Simply described, a clinical decision support system (CDSS) is computer-based functionality designed to improve clinical decision-making. Clinical decision support functionalities have been available in EHRs for a few years. Only the more advanced, or early adopters of EHRs, have extensive hands-on experience.  And in many cases, the early experiences have not all been positive…clinical decision support is often synonymous with “alerts.” Alerts are a common, simple form of presenting guidance by interrupting a workflow.

Functionally, the CDSS initiates based on trigger events and can present information in the form of instructions, suggestions, or alerts based on user data input or available data. The guidance doesn’t have to be clinical; the viewer isn’t always a clinician. Since decision support can take on many forms and provide different information in context of guidance, we use a broader and more functionally descriptive label…Care Guidance. There are many opportunities to provide guidance to the care process in behavioral health.

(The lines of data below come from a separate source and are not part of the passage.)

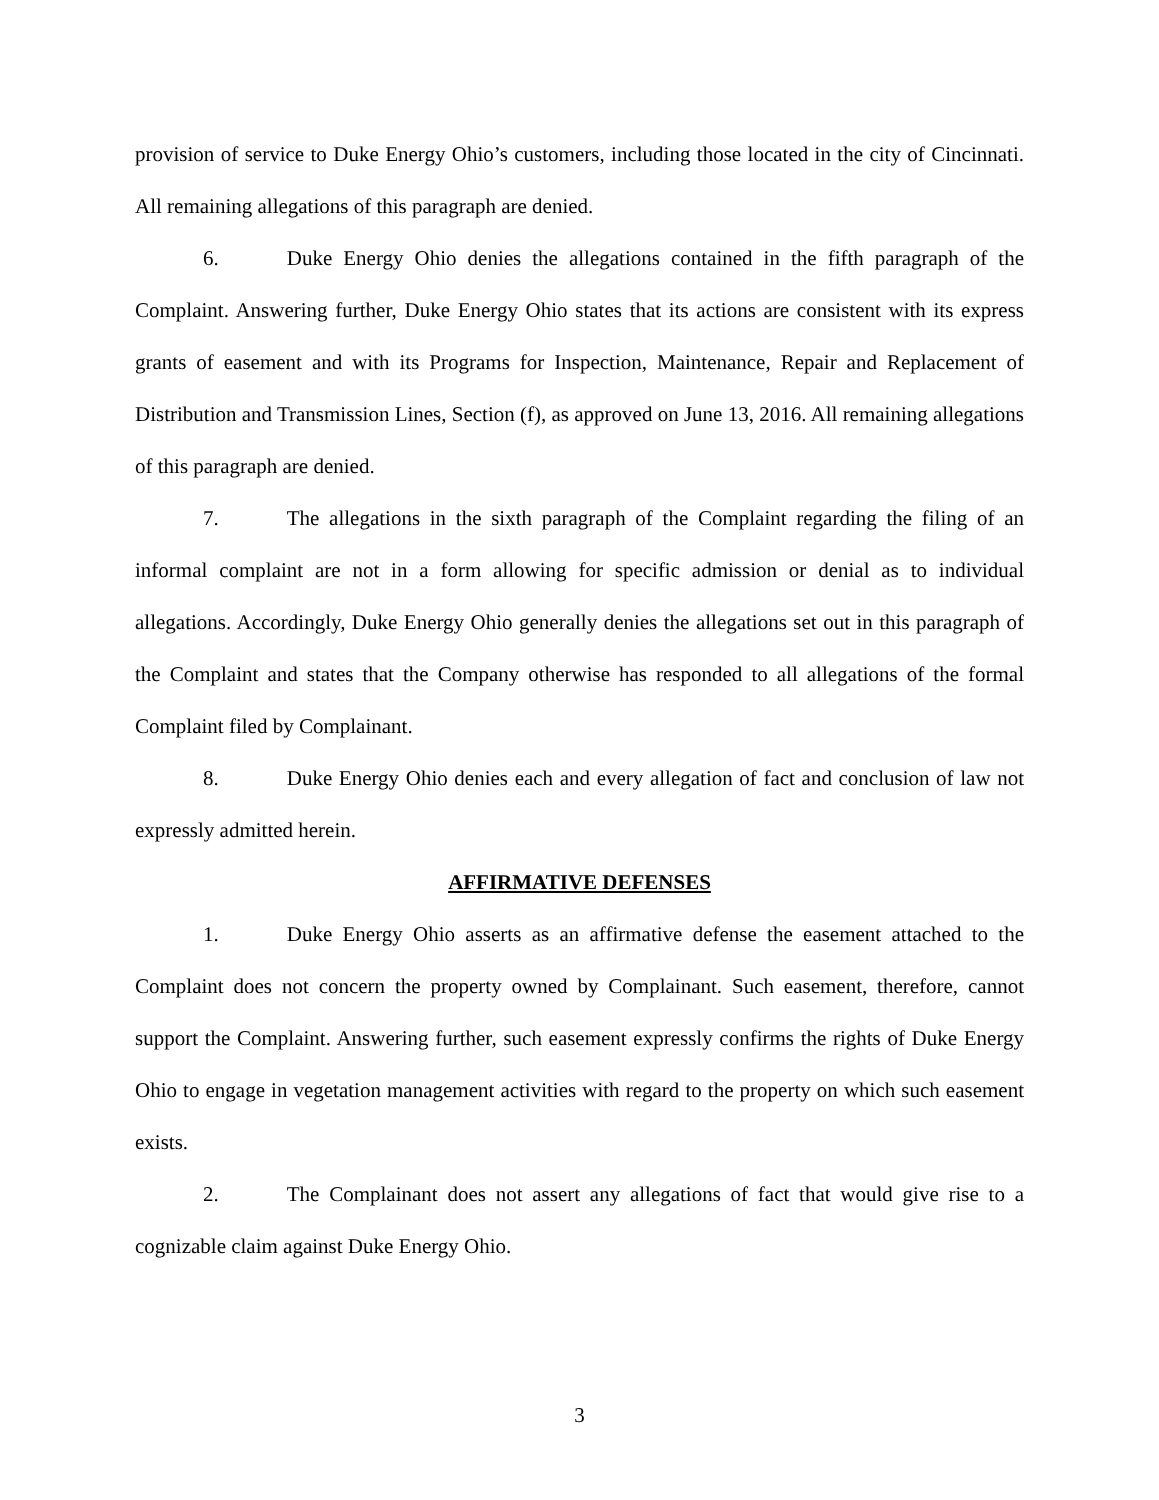provision of service to Duke Energy Ohio’s customers, including those located in the city of Cincinnati. All remaining allegations of this paragraph are denied.
6. Duke Energy Ohio denies the allegations contained in the fifth paragraph of the Complaint. Answering further, Duke Energy Ohio states that its actions are consistent with its express grants of easement and with its Programs for Inspection, Maintenance, Repair and Replacement of Distribution and Transmission Lines, Section (f), as approved on June 13, 2016. All remaining allegations of this paragraph are denied.
7. The allegations in the sixth paragraph of the Complaint regarding the filing of an informal complaint are not in a form allowing for specific admission or denial as to individual allegations. Accordingly, Duke Energy Ohio generally denies the allegations set out in this paragraph of the Complaint and states that the Company otherwise has responded to all allegations of the formal Complaint filed by Complainant.
8. Duke Energy Ohio denies each and every allegation of fact and conclusion of law not expressly admitted herein.
AFFIRMATIVE DEFENSES
1. Duke Energy Ohio asserts as an affirmative defense the easement attached to the Complaint does not concern the property owned by Complainant. Such easement, therefore, cannot support the Complaint. Answering further, such easement expressly confirms the rights of Duke Energy Ohio to engage in vegetation management activities with regard to the property on which such easement exists.
2. The Complainant does not assert any allegations of fact that would give rise to a cognizable claim against Duke Energy Ohio.
3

The challenge and opportunity is to approach the adoption of care guidance by applying the past lessons learned and making sure we don’t approach it as “putting in an alert” or “turning on a functionality” but rather designing a knowledge flow that optimizes the care process leading to improved outcomes. The mistake would be to turn on the available decision support rules without thinking about the full picture of what we call the knowledge flow.

The knowledge flow looks at the entire continuum of care and optimizes key points in the workflow and decision making towards outcomes. The opportunity is to transform the EHR platform from just recording data to a proactive system for knowledge-driven care. As caregivers proceed through their care process, capturing important data for decision throughout the workflow, key decision points that impact outcomes are identified and supported with care guidance. Care guidance is more than just helping caregivers make decisions at different points in the care delivery; it’s about ensuring the entire process of care and the multiple points for optimizing care is coordinated and integrated, driving towards desired outcomes.